**Dataset records**:
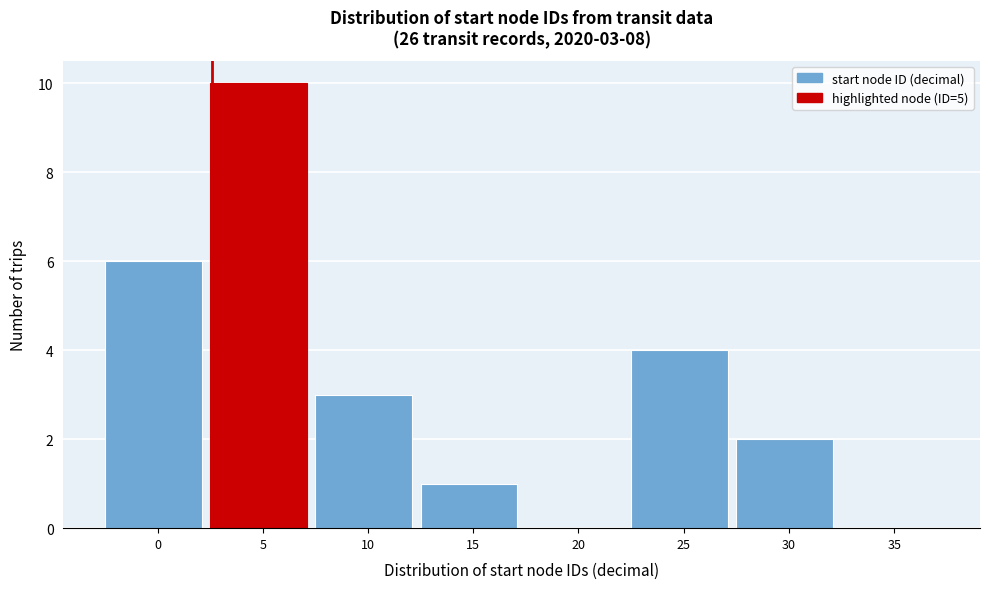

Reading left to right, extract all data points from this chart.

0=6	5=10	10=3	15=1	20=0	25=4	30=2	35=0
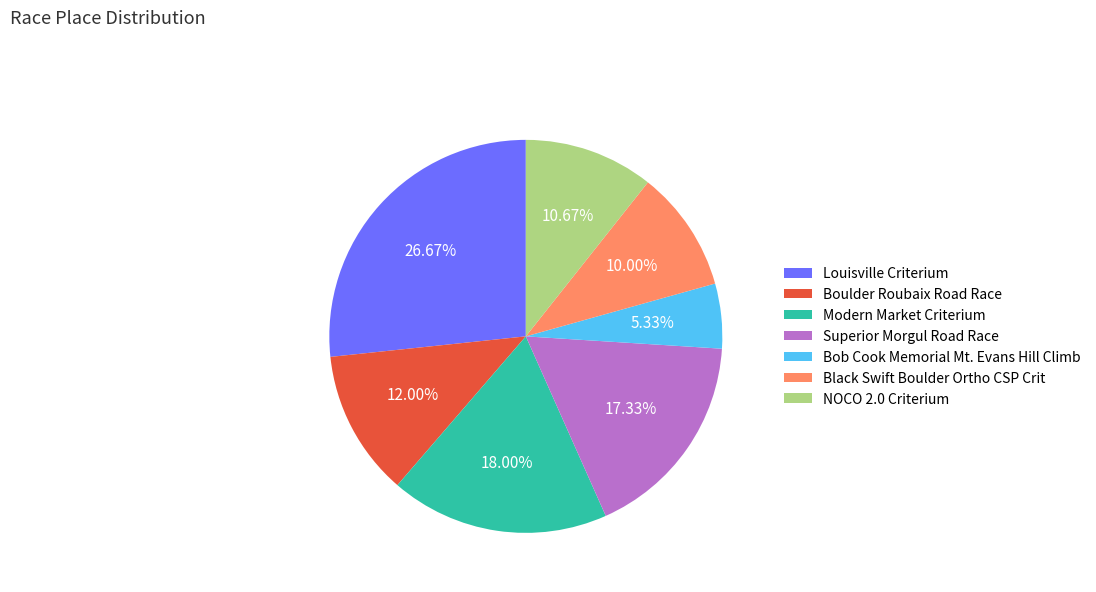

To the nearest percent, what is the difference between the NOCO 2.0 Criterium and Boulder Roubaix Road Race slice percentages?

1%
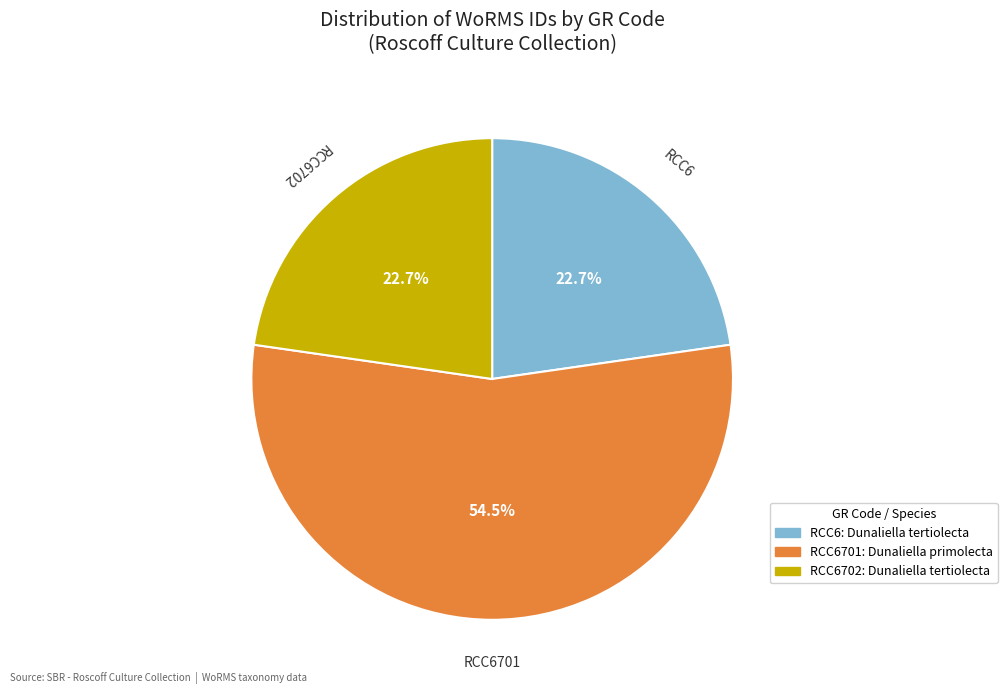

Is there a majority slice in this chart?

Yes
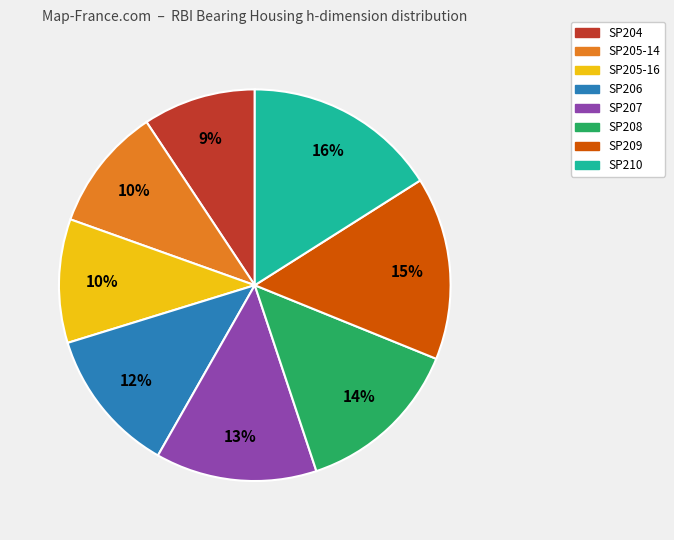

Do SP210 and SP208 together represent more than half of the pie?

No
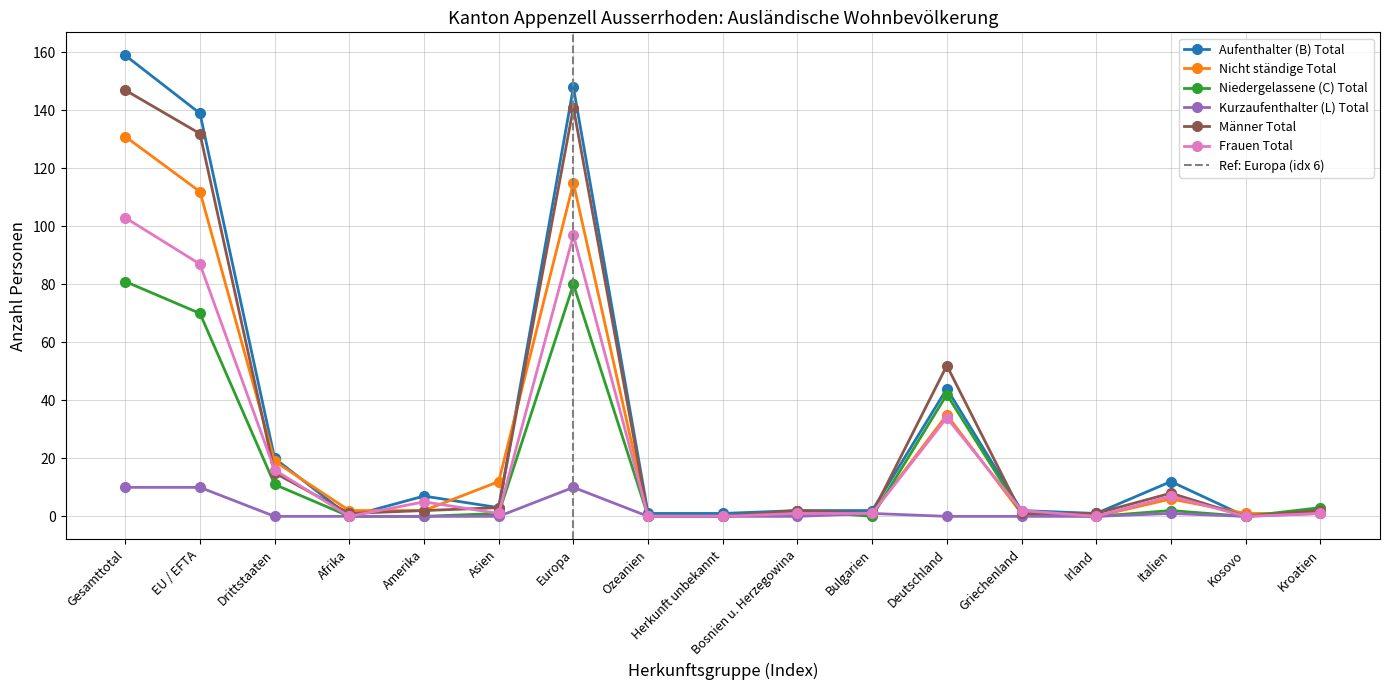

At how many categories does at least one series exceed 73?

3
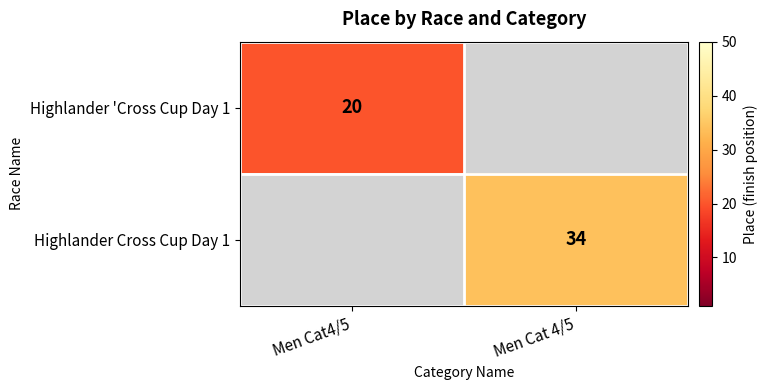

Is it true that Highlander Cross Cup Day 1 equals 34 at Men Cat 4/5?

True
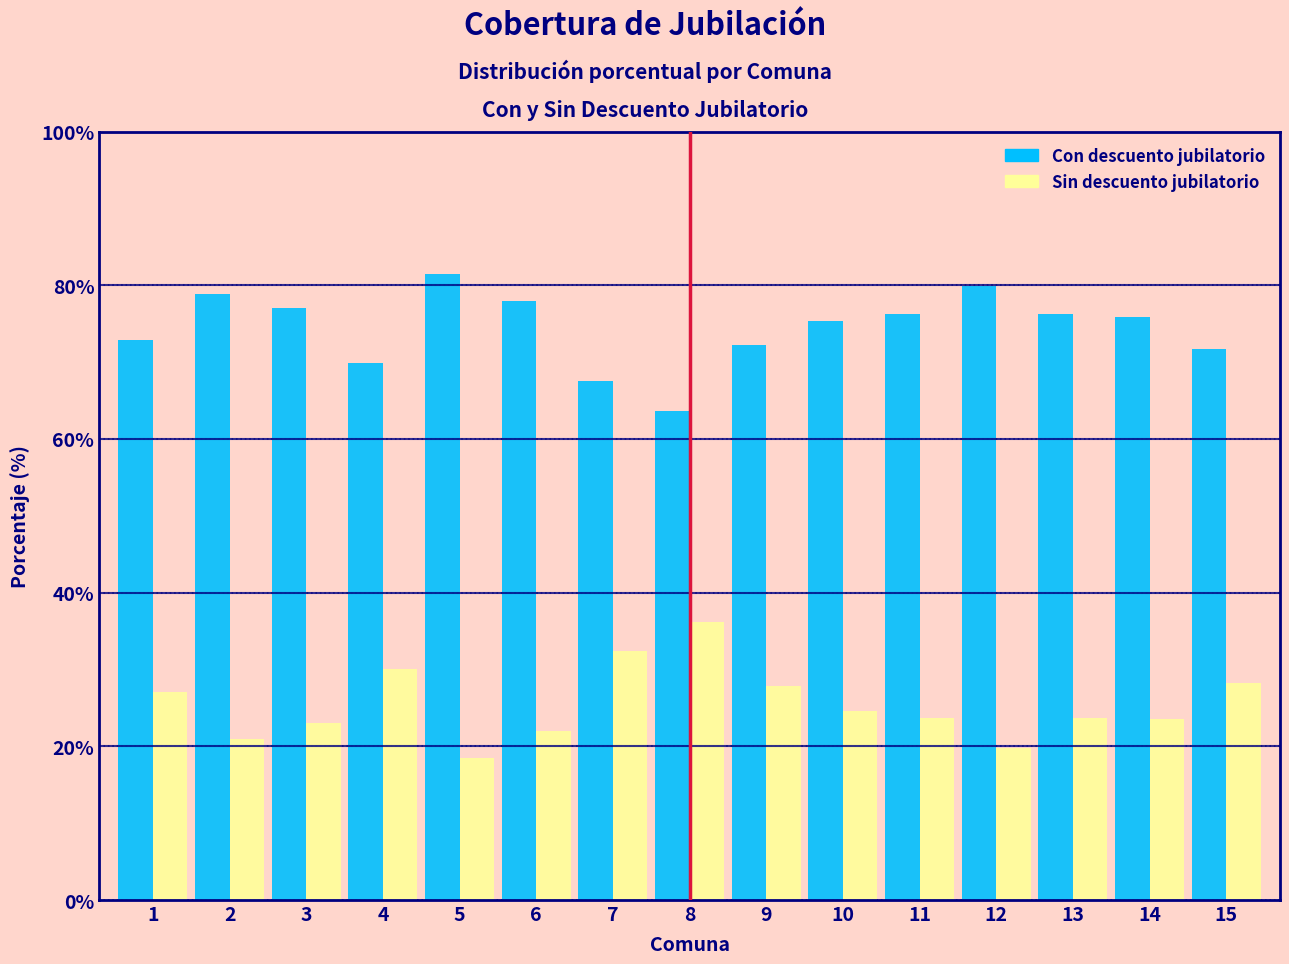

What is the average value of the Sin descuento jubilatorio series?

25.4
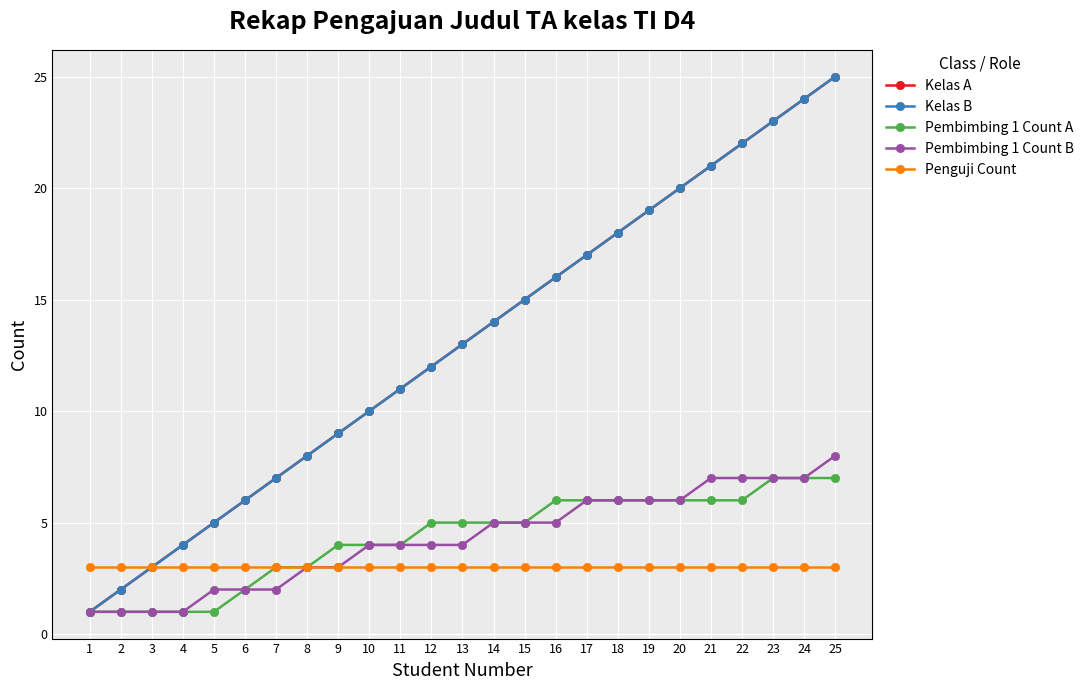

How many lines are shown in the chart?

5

**TASK DETAILS**: Turn every line of the material above into a JSON list of strings, one string per line, with blank lines and picture placeholders left out.

**EXERCISE OUTPUT**:
[
  "Reading left to right, extract all data points from this chart.",
  "0=6\t5=10\t10=3\t15=1\t20=0\t25=4\t30=2\t35=0",
  "To the nearest percent, what is the difference between the NOCO 2.0 Criterium and Boulder Roubaix Road Race slice percentages?",
  "1%",
  "Is there a majority slice in this chart?",
  "Yes",
  "Do SP210 and SP208 together represent more than half of the pie?",
  "No",
  "At how many categories does at least one series exceed 73?",
  "3",
  "Is it true that Highlander Cross Cup Day 1 equals 34 at Men Cat 4/5?",
  "True",
  "What is the average value of the Sin descuento jubilatorio series?",
  "25.4",
  "How many lines are shown in the chart?",
  "5"
]